■ **TASK TO CARRY OUT**: Present the lines of the items below as a JSON list of strings, one string per line, omitting blank lines and leaving out the pictures.

■ **DATA FOR PROCESSING**:
━━━━━━━━━━━━━━━━

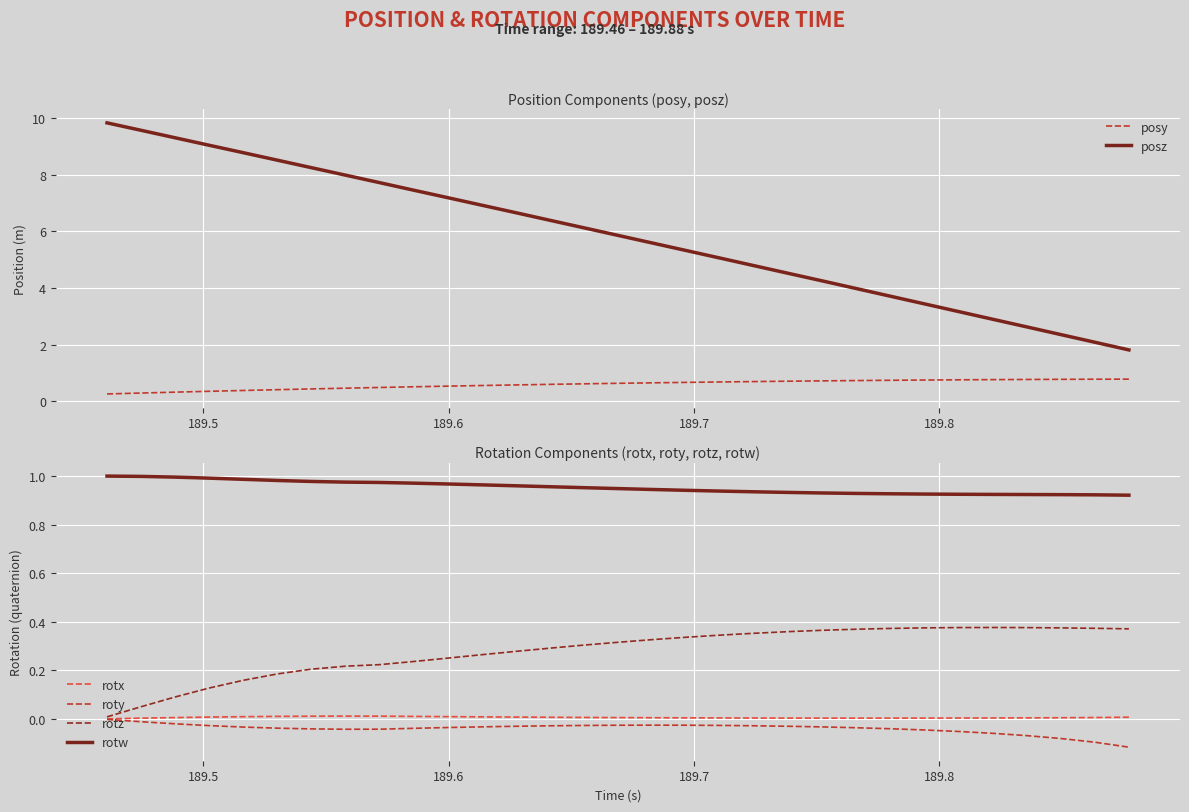

Which series has the widest spread of values?

posz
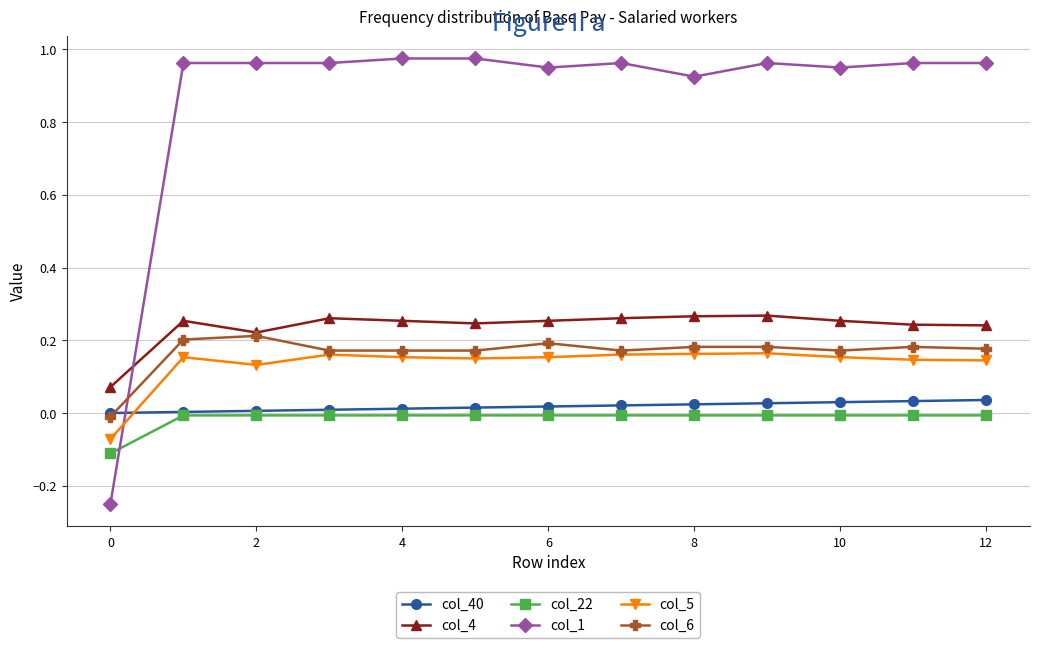

Which series has the largest total across all categories?

col_1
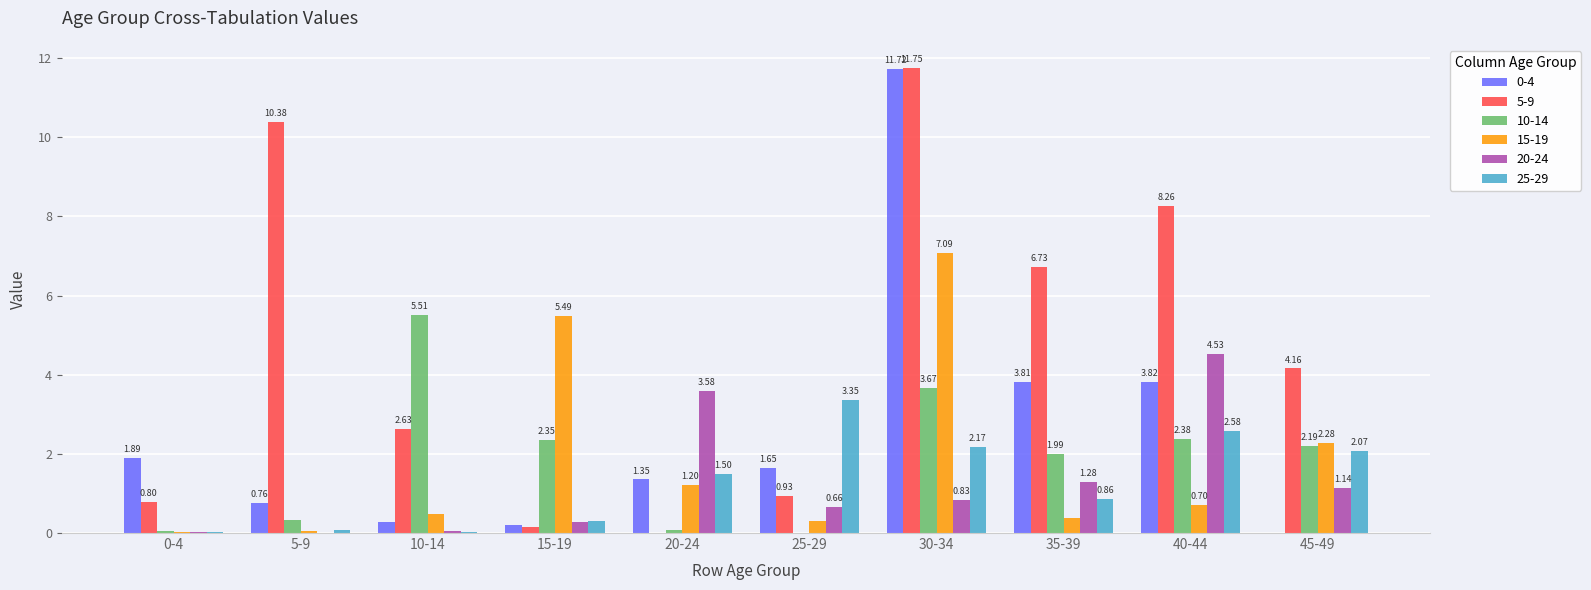

What is the total value across all series at 40-44?

22.3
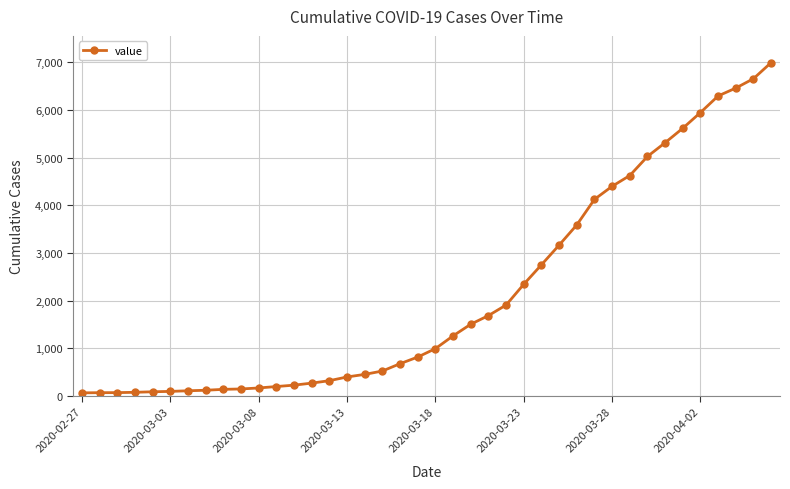

What is the sum of all values?

85677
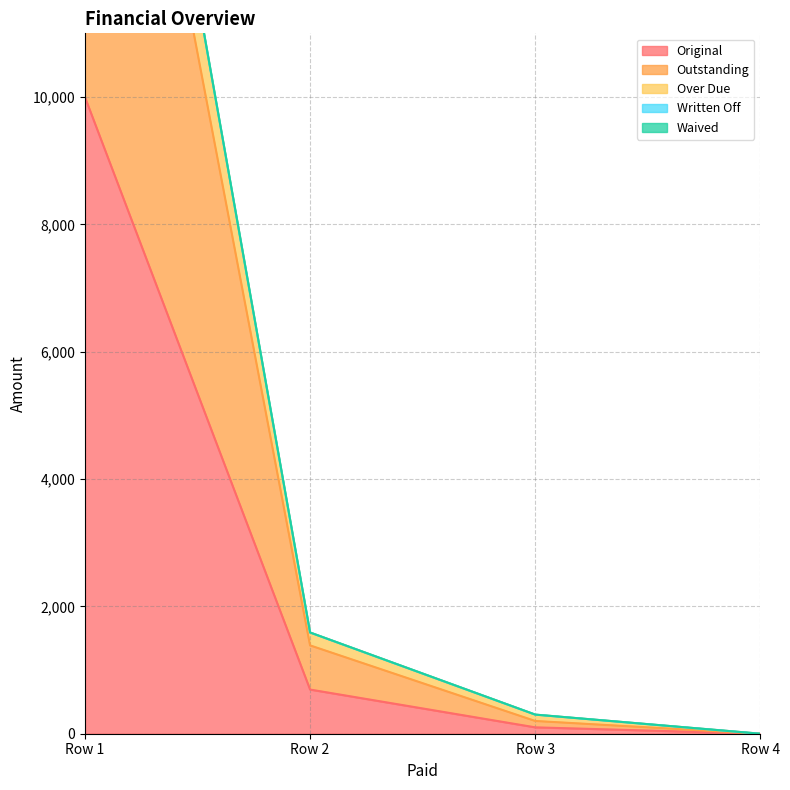

What is the difference between the second highest and minimum values in the Outstanding series?

1387.2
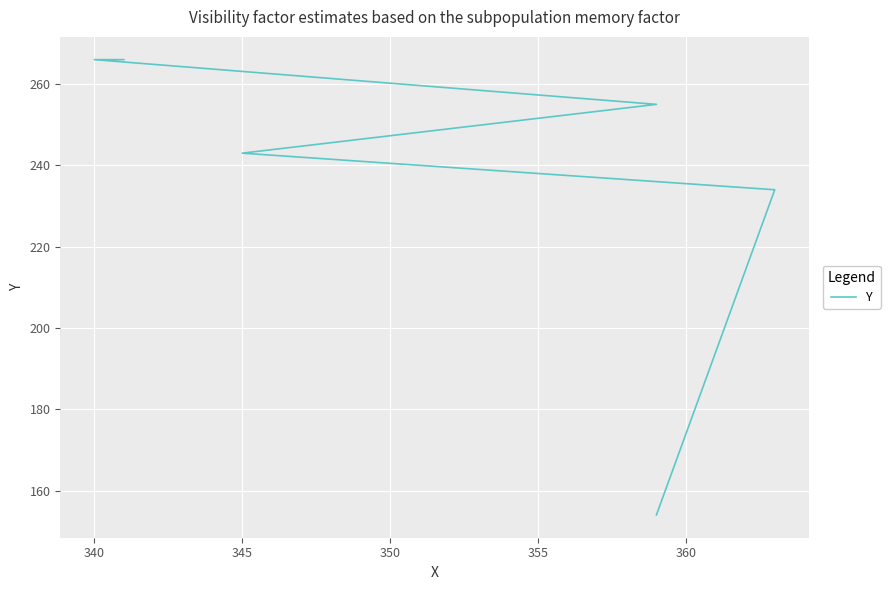

What is the average value?

236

━━━━━━━━━━━━━━━━

■ **FINAL ANSWER**:
[
  "Which series has the widest spread of values?",
  "posz",
  "Which series has the largest total across all categories?",
  "col_1",
  "What is the total value across all series at 40-44?",
  "22.3",
  "What is the sum of all values?",
  "85677",
  "What is the difference between the second highest and minimum values in the Outstanding series?",
  "1387.2",
  "What is the average value?",
  "236"
]